__Extract provided__
Regulators have been concerned about ethical lapses by accountants who are under growing pressures to generate revenue for their firms. The investigation of PricewaterhouseCoopers began last year after regulators found that accountants in the Tampa office of Coopers & Lybrand had owned securities of 44 of Coopers’ audit clients. Coopers & Lybrand merged with Price Waterhouse in 1998. The firm settled with the SEC at the time, calling the Tampa violations “aberrant.” However, according to the report, “that assessment proved to be incorrect.”

The inquiry, led by Jess Fardella of the New York law firm of Lankler Siffert & Wohl, found more than 8,000 independence violations over a two-year period, involving 1,885 PricewaterhouseCoopers employees and partners. It is worth noting that violations were found involving 1,301--or 48%--of the firm’s 2,698 partners.

__Material provided__
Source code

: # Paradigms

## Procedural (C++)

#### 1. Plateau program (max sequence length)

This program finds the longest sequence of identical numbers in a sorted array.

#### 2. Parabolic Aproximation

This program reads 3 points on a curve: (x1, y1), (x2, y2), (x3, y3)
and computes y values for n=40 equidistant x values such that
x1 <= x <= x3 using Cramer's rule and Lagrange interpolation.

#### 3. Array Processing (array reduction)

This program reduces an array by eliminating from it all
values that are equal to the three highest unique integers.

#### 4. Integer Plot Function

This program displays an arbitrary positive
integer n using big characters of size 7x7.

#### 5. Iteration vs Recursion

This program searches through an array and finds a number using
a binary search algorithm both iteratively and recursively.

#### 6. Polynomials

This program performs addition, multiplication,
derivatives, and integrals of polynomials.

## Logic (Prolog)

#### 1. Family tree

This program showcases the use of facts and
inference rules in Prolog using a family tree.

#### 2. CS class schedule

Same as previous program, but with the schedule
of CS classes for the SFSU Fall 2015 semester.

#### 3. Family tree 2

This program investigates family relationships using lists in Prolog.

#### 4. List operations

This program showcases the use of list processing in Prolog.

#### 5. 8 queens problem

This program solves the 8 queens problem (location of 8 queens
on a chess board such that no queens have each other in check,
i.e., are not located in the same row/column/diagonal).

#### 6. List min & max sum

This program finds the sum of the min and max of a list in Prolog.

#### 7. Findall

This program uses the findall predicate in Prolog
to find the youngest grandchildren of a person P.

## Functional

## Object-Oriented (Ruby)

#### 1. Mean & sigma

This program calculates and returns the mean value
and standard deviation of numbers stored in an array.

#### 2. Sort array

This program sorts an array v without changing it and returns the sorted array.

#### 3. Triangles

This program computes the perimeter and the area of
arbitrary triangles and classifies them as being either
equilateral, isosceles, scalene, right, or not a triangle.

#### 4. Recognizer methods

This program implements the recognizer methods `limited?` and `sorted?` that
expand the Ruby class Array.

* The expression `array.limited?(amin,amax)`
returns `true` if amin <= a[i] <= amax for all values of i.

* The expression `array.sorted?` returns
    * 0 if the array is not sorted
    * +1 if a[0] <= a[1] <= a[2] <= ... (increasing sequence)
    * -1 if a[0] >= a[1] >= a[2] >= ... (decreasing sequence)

__Tasks to complete__
a – Answer these from the passage on the PricewaterhouseCoopers investigation:
(i) Of how many Coopers' audit clients had Tampa office accountants owned securities?
(ii) In what year did Coopers & Lybrand merge with Price Waterhouse?
(iii) How many independence violations did the inquiry find, and over what period?
b – From the passage on the PricewaterhouseCoopers investigation, extract the portion starting with "Regulators have been" and going on through "firm’s 2,698 partners.".

__Answers by task__
a –
(i) 44
(ii) 1998
(iii) More than 8,000, over a two-year period

b –
Regulators have been concerned about ethical lapses by accountants who are under growing pressures to generate revenue for their firms. The investigation of PricewaterhouseCoopers began last year after regulators found that accountants in the Tampa office of Coopers & Lybrand had owned securities of 44 of Coopers’ audit clients. Coopers & Lybrand merged with Price Waterhouse in 1998. The firm settled with the SEC at the time, calling the Tampa violations “aberrant.” However, according to the report, “that assessment proved to be incorrect.”

The inquiry, led by Jess Fardella of the New York law firm of Lankler Siffert & Wohl, found more than 8,000 independence violations over a two-year period, involving 1,885 PricewaterhouseCoopers employees and partners. It is worth noting that violations were found involving 1,301--or 48%--of the firm’s 2,698 partners.